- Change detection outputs
========

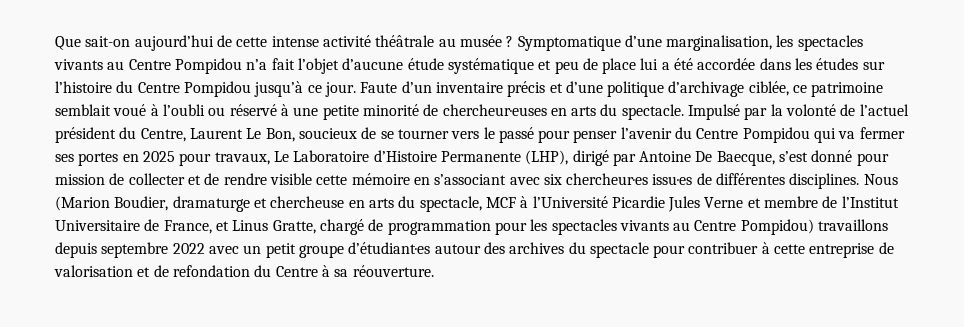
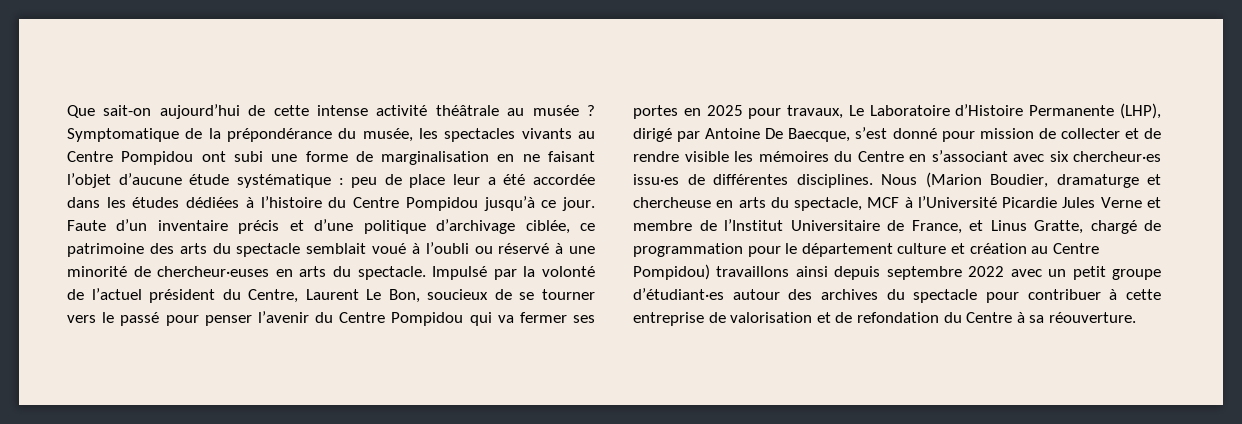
[624,35,773,51] d’une marginalisation, -> [185,128,413,142] de la prépondérance du musée,
[246,58,295,70] n’a fait -> [201,151,595,165] ont subi une forme de marginalisation en ne faisant
[538,60,552,70] et -> [338,178,344,185] :
[640,58,659,70] lui -> [453,174,481,185] leur
[862,61,885,70] sur -> [186,197,254,208] dédiées à
(884, 89) none -> [149,243,301,257] des arts du spectacle
[322,105,359,120] petite -> (595, 250) none
[316,173,410,185] cette mémoire -> [734,151,904,162] les mémoires du Centre
[530,219,669,235] les spectacles vivants -> [785,243,1027,257] le département culture et création
(889, 225) none -> [795,266,828,277] ainsi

========

- Assignment
Output each line above exactly. Skip the images.

- Response
[624,35,773,51] d’une marginalisation, -> [185,128,413,142] de la prépondérance du musée,
[246,58,295,70] n’a fait -> [201,151,595,165] ont subi une forme de marginalisation en ne faisant
[538,60,552,70] et -> [338,178,344,185] :
[640,58,659,70] lui -> [453,174,481,185] leur
[862,61,885,70] sur -> [186,197,254,208] dédiées à
(884, 89) none -> [149,243,301,257] des arts du spectacle
[322,105,359,120] petite -> (595, 250) none
[316,173,410,185] cette mémoire -> [734,151,904,162] les mémoires du Centre
[530,219,669,235] les spectacles vivants -> [785,243,1027,257] le département culture et création
(889, 225) none -> [795,266,828,277] ainsi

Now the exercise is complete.